Friday, July 14, 2006
Human Dignity and Human Rights Law
Check out this overview of the concept of human dignity in human rights discourse and law, by leading scholar Christopher McCrudden (with frequent nods to MOJ friend Paolo Carozza). Excerpts:
[A]lthough we see judges often speaking in terms of "common principles for a common humanity," in practice this is rhetoric, however well intentioned and sincere. The apparently common recognition of the worth of the human person as a fundamental principle to which the positive law should be accountable in fact covers up the use of dignity in human rights adjudication to incorporate theoretically significantly different approaches to the meaning and implications of such worth, enabling the incorporation of just the type of ideological, religious and cultural differences that a common theory of human rights would need to transcend. The "common enterprise" that I identified in my earlier article is not “the working out of the practical implications, in differing concrete contexts, of human dignity for the rights to life and physical integrity,” as Carozza would have it (Carozza, at 1081-2), but rather the use of the concept of human dignity to provide an apparently universalistic and principled surface justification for an enterprise that is better understood in functionalist terms. . . .
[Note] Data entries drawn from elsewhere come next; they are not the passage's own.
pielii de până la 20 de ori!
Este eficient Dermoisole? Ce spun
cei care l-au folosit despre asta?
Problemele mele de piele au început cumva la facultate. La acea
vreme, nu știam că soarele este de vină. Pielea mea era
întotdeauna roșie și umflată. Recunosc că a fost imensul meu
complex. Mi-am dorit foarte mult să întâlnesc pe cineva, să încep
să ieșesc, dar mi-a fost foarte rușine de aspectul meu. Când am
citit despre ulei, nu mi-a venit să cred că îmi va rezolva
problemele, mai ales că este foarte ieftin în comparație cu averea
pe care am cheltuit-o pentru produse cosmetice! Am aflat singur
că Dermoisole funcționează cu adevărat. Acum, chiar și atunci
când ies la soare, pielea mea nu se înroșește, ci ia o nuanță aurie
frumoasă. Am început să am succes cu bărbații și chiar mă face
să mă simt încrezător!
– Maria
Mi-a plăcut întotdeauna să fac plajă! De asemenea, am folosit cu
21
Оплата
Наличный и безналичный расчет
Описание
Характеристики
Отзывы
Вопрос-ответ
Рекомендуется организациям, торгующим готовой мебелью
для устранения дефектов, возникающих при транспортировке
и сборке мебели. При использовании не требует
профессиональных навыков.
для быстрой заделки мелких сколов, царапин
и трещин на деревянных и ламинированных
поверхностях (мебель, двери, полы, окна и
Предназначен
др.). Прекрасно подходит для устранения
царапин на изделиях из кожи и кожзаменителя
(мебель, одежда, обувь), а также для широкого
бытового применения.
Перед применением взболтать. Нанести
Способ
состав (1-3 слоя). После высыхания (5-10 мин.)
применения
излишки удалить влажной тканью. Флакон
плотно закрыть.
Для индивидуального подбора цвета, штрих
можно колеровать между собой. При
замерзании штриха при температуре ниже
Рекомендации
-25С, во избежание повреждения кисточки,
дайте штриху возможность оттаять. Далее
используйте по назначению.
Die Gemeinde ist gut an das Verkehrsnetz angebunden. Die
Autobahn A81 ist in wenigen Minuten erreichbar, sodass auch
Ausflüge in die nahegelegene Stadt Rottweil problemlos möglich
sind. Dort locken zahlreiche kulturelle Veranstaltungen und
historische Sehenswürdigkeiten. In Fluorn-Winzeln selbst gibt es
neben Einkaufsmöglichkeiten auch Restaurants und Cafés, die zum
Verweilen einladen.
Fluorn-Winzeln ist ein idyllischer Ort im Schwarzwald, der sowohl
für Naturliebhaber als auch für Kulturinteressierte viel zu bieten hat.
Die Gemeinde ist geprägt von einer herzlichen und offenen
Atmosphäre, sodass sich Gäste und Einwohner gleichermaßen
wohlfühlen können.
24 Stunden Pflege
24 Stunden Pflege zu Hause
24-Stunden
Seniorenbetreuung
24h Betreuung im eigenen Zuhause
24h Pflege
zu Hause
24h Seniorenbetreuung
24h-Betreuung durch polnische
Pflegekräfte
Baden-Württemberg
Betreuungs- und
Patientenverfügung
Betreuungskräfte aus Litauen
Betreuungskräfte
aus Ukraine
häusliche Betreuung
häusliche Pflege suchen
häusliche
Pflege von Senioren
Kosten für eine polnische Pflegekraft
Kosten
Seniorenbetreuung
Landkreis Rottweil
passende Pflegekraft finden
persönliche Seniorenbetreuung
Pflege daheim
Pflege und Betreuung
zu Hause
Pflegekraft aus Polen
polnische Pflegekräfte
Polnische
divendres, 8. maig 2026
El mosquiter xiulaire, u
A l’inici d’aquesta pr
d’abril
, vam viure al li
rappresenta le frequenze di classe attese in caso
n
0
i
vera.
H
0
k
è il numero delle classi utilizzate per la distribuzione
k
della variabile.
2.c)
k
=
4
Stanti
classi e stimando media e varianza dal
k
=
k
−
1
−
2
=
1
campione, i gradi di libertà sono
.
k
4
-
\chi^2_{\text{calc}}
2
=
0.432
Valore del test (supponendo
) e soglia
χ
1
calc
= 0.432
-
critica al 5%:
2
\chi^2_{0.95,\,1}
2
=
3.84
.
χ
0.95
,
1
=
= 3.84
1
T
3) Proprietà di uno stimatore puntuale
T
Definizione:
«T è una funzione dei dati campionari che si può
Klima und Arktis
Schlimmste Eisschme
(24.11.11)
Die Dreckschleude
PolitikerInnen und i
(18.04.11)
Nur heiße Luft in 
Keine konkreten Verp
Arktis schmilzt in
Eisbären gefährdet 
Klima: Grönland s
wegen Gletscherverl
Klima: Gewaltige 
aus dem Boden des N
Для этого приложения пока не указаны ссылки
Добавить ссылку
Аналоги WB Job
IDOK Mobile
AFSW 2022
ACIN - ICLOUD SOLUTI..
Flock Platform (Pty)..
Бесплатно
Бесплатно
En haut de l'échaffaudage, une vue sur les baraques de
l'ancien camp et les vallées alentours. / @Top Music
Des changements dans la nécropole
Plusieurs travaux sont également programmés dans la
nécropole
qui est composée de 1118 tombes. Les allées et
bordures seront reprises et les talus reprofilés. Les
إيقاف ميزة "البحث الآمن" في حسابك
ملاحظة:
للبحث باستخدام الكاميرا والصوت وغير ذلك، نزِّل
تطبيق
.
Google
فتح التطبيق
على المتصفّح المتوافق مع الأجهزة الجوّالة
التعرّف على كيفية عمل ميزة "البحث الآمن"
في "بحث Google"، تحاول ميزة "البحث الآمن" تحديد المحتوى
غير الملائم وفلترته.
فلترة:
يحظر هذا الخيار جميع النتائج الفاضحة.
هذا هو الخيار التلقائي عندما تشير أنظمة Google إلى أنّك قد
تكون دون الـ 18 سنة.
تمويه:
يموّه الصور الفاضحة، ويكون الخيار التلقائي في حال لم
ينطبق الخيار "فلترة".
[Dignity’s role], in practice, is to enable local context to be incorporated under the appearance of using a universal principle. Dignity, in the judicial context, not just permits the incorporation of local contingencies in the interpretation of human rights norms, it requires it to an extent that the ideal of universalism is severely undermined. Dignity remains as a place-holder but in the judicial context it is a place holder that allows each jurisdiction to develop its own theory of human rights.